Es geht also nicht darum, Viktor Orbán zu verstehen, sondern die ungarische Gesellschaft, die ihn fünf Mal gewählt hat“,
mahnt der Rezensent und verweist auf die mangelnde Alternative für die ungarischen Wähler, die keinesfalls „en bloc“ als fanatische Anhänger der Regierungspartei apostrophiert werden können.
Es ist eigentlich eine Binsenweisheit, dass nur geschichtliches Vorwissen einzelne politische Entscheidungen und Entwicklungen begreifen lässt; die Tatsache, dass der Rezensent das betonen muss, ist ein Armutszeugnis für Deutschlands politische Klasse und noch mehr für die Journalisten, die kritiklos Klischees und Vorurteile verbreiten.
Gelobt wird Patzelts „beeindruckende Sammlung an Materialien und Fakten zu Ungarn“, gerügt hingegen werden „polemische Nebensätze“, die auf die linksliberalen Medien abzielen. Letztere werden vermutlich potentielle Leser nicht davor abschrecken, sich dieses „Kompendium“, trotz seiner Datenfülle, zu Gemüte zu führen. Die beiden Schlusskapitel führen in die aktuellen Debatten rund um die beiden, diametral entgegengesetzten Lesarten der Regierung Orbán ein und sollen die „Glanzstücke“ des Buches sein.

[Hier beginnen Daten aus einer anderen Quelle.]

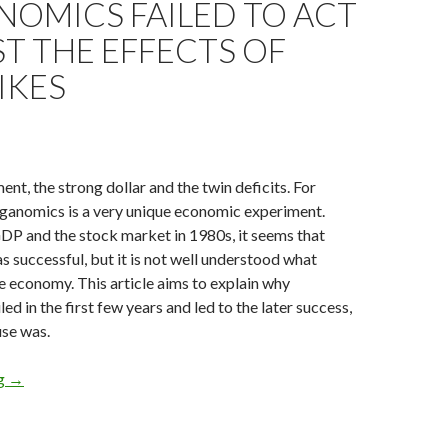
NOMICS FAILED TO ACT
T THE EFFECTS OF
IKES
ent, the strong dollar and the twin deficits. For
ganomics is a very unique economic experiment.
DP and the stock market in 1980s, it seems that
successful, but it is not well understood what
e economy. This article aims to explain why
d in the first few years and led to the later success,
use was.
Explaining how Reaganomics failed to act against the effects of r
ng
→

Die politischen Konsequenzen, die große Teile der ungarischen Gesellschaft auch aus den Ereignissen des 20. Jahrhunderts gezogen haben, widersprechen in weiten Bereichen diametral demjenigen, was in Deutschland zur Staatsräson erhoben wurde“,
fasst der Rezensent die Quintessenz der Argumentation zusammen.
Ungarns Pochen auf nationale Souveränität und Selbstbestimmung ist nur auf dem Hintergrund seiner tragischen Geschichte nachvollziehbar. Eine wiederkehrende Erfahrung, vom Westen im Stich gelassen zu werden, lässt die oft abwartende oder zögerliche Politik der ungarischen Regierung in einem anderen Licht erscheinen.
Hervorgehoben wird auch Patzelts Kritik am Alleingeltungsanspruch des westlichen Liberalismus, der allen landesspezifischen Ausprägungen mit Argwohn begegnet.
In den letzten Jahren haben die gesellschaftspolitischen Debatten in quasi allen westlichen Ländern eine unangenehme Schärfe gewonnen, die mitunter ans Inquisitorische grenzt“,
stellt der Rezensent fest und würdigt die besprochene Neuerscheinung, die zeigt, wie man es anders macht: Kritik soll auf Kenntnissen beruhen und nicht auf Klischees.